QiDAO today announced an exploit in the network claiming all the funds are safe, but the situation is still worrying investors. This platform uses Superfluid code, and the exploit is also announced by that team. There are still some maintenance and repairs going on, but it can be a red flag for stablecoin users on Polygon.
Investors Worried About Their Funds
Exploiting blockchain platforms isn’t something new. The latest news about exploits on QiDAO is another example. But it can be very worrying for Polygon and Superfluid users.
QiDAO admits the exploit but claims the funds are safe, saying:
1/2
Quick Update. We're still assessing the situation.
– We can confirm that all funds in QiDao are safe.
– No user funds have been affected.
– We're aware there are other tokens affected.
– We'll update the community when we learn more.
– Qi bridging is temporarily paused.— Qi Dao (@QiDaoProtocol) February 8, 2022
“Quick Update. We’re still assessing the situation.
– We can confirm that all funds in QiDao are safe.
– No user funds have been affected.
– We’re aware there are other tokens affected.
– We’ll update the community when we learn more.
– Qi bridging is temporarily paused.”
It appears to be The hackers behind the attack were able to escape with $20 million worth of tokens. Based on early research, it appeared that the stolen cash belonged to some of the project’s early investors and that the monies contained team vested tokens.
The hackers responsible for the incident began dumping stolen QiDAO on the Quickswap DEX with heavy slippage, causing the price of the governance token to plummet by more than half of about 65 percent.
Traders took advantage of the opportunity to buy the dip, which has already assisted the governance token in rising to $0.6 after plunging below $0.18 earlier this year. It’s somehow clear now that the exploit was carried out by exploiting a weakness in Superfluid and that QiDAO was not used in the attack.

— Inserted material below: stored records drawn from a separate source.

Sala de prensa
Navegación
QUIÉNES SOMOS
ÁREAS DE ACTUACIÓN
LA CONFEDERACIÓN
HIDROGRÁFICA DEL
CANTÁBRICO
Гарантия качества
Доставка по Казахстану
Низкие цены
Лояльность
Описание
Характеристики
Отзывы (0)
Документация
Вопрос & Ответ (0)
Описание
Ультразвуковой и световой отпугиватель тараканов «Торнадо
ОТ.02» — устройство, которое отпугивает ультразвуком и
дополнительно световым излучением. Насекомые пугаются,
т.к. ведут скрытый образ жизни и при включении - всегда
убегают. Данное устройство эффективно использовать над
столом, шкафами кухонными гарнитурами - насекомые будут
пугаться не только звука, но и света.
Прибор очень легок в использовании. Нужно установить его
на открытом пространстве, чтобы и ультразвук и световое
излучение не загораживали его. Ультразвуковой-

As mentioned above, Superfluid admitted the exploit, saying:
Today at 6.48am GMT we were notified of a potential exploit of the QiDAO vesting contract that leverages Superfluid code. We are investigating the incident and will keep you updated in this thread and our Discord server.
— Superfluid (@Superfluid_HQ) February 8, 2022
“Today at 6.48 am GMT, we were notified of a potential exploit of the QiDAO vesting contract that leverages Superfluid code. We are investigating the incident and will keep you updated in this thread and our Discord server.”

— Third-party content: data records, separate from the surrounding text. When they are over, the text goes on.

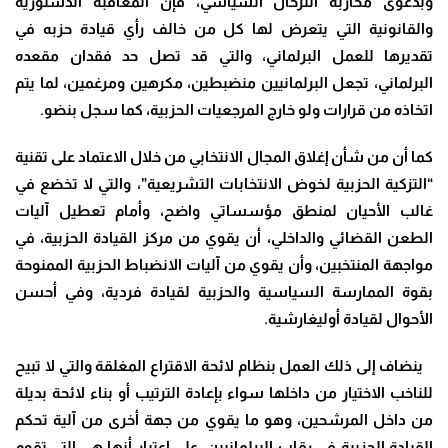
وبدعوى محاربة الترحال السياسي، فإن المعاقبة الدستورية
والقانونية التي يتعرض لها كل من خالف رأي قيادة حزبه في
تقديرها للعمل البرلماني، والتي قد تصل حد فقدان مقعده
البرلماني، تجعل البرلمانيين منضبطين، مكرهين ومرغمين، لما يتم
اتخاذه من قرارات ولو خارج المرجعيات الحزبية، كما سجل بنضو.
كما أن من شأن إغلاق المجال الانتخابي من خلال الاعتماد على تقنية
“التزكية الحزبية لخوض الانتخابات التشريعية”، والتي لا تخضع في
غالب الأحيان لمنطق مؤسساتي واضح، وأمام تعطيل آليات
الطعن القضائي والداخلي، أن يقوي من مركز القيادة الحزبية، في
مواجهة المنتخبين، وأن يقوي من آليات الانضباط الحزبية الممنوحة
بقوة الممارسة السياسية والحزبية لقيادة فردية، وفي أحسن
الأحوال لقيادة أوليغارشية.
ينضاف إلى ذلك العمل بنظام لائحة الاقتراع المغلقة والتي لا تبيح
للناخب الاختيار من داخلها سواء بإعادة الترتيب أو بناء لائحة بديلة
من داخل المرشحين، وهو ما يقوي من جهة أخرى من آلية تحكم
القيادة الحزبية في رقاب البرلمانيين، على اعتبار أنها هي التي تقوم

The reaction of QiDAO to the exploit is the essential element of the story. QiDAO has temporarily halted its bridge as a result of the exploit and wanted to have the problem resolved as soon as possible.
Polygons’ $450 million fundraise ended within 24 hours of the exploit being discovered; however, the community responded with overwhelming support for the native stablecoin protocol, emphasizing that the exploit was caused by a third-party vulnerability rather than a flaw in the stablecoin protocol itself.